*** Block opens ***

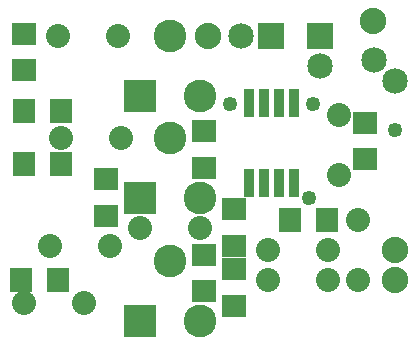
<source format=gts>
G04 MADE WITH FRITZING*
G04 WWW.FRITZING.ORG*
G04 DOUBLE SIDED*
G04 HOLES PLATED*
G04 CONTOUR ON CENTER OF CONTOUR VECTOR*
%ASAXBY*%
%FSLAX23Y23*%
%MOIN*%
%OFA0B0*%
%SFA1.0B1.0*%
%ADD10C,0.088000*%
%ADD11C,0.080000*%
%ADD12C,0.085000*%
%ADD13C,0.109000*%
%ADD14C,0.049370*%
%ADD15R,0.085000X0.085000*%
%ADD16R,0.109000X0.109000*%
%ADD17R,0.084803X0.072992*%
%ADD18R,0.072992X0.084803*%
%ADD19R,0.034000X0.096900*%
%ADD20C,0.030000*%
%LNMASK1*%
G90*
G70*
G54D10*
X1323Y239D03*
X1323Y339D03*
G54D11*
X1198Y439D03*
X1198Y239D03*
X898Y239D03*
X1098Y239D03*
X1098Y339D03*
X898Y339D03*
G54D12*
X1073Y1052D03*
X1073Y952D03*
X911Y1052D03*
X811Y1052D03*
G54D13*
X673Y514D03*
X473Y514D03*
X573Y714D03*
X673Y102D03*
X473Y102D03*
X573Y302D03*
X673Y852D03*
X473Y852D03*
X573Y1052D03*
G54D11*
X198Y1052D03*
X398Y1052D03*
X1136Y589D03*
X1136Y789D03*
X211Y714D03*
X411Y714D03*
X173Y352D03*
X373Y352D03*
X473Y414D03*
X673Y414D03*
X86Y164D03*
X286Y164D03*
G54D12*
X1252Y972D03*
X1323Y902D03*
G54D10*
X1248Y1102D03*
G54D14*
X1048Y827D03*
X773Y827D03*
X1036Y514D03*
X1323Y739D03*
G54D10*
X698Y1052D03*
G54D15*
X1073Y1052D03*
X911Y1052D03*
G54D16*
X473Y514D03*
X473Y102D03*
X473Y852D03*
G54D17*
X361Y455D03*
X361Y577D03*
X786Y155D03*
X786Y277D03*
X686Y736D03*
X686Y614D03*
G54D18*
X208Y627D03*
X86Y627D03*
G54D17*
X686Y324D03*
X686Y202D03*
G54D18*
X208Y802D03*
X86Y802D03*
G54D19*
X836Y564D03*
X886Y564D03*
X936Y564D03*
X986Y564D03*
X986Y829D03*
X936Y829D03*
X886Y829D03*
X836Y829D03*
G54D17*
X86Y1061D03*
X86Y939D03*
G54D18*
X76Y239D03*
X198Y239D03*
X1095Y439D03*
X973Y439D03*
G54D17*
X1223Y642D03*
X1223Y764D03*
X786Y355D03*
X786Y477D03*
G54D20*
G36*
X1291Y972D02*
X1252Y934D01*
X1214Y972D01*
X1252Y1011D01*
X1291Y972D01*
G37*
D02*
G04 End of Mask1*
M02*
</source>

*** Block closes ***

● **ACTIVITY**: Only the pictures are to be dropped; the rest of the material above must be duplicated exactly.

● **TASK ANSWER**:
<source format=gts>
G04 MADE WITH FRITZING*
G04 WWW.FRITZING.ORG*
G04 DOUBLE SIDED*
G04 HOLES PLATED*
G04 CONTOUR ON CENTER OF CONTOUR VECTOR*
%ASAXBY*%
%FSLAX23Y23*%
%MOIN*%
%OFA0B0*%
%SFA1.0B1.0*%
%ADD10C,0.088000*%
%ADD11C,0.080000*%
%ADD12C,0.085000*%
%ADD13C,0.109000*%
%ADD14C,0.049370*%
%ADD15R,0.085000X0.085000*%
%ADD16R,0.109000X0.109000*%
%ADD17R,0.084803X0.072992*%
%ADD18R,0.072992X0.084803*%
%ADD19R,0.034000X0.096900*%
%ADD20C,0.030000*%
%LNMASK1*%
G90*
G70*
G54D10*
X1323Y239D03*
X1323Y339D03*
G54D11*
X1198Y439D03*
X1198Y239D03*
X898Y239D03*
X1098Y239D03*
X1098Y339D03*
X898Y339D03*
G54D12*
X1073Y1052D03*
X1073Y952D03*
X911Y1052D03*
X811Y1052D03*
G54D13*
X673Y514D03*
X473Y514D03*
X573Y714D03*
X673Y102D03*
X473Y102D03*
X573Y302D03*
X673Y852D03*
X473Y852D03*
X573Y1052D03*
G54D11*
X198Y1052D03*
X398Y1052D03*
X1136Y589D03*
X1136Y789D03*
X211Y714D03*
X411Y714D03*
X173Y352D03*
X373Y352D03*
X473Y414D03*
X673Y414D03*
X86Y164D03*
X286Y164D03*
G54D12*
X1252Y972D03*
X1323Y902D03*
G54D10*
X1248Y1102D03*
G54D14*
X1048Y827D03*
X773Y827D03*
X1036Y514D03*
X1323Y739D03*
G54D10*
X698Y1052D03*
G54D15*
X1073Y1052D03*
X911Y1052D03*
G54D16*
X473Y514D03*
X473Y102D03*
X473Y852D03*
G54D17*
X361Y455D03*
X361Y577D03*
X786Y155D03*
X786Y277D03*
X686Y736D03*
X686Y614D03*
G54D18*
X208Y627D03*
X86Y627D03*
G54D17*
X686Y324D03*
X686Y202D03*
G54D18*
X208Y802D03*
X86Y802D03*
G54D19*
X836Y564D03*
X886Y564D03*
X936Y564D03*
X986Y564D03*
X986Y829D03*
X936Y829D03*
X886Y829D03*
X836Y829D03*
G54D17*
X86Y1061D03*
X86Y939D03*
G54D18*
X76Y239D03*
X198Y239D03*
X1095Y439D03*
X973Y439D03*
G54D17*
X1223Y642D03*
X1223Y764D03*
X786Y355D03*
X786Y477D03*
G54D20*
G36*
X1291Y972D02*
X1252Y934D01*
X1214Y972D01*
X1252Y1011D01*
X1291Y972D01*
G37*
D02*
G04 End of Mask1*
M02*
</source>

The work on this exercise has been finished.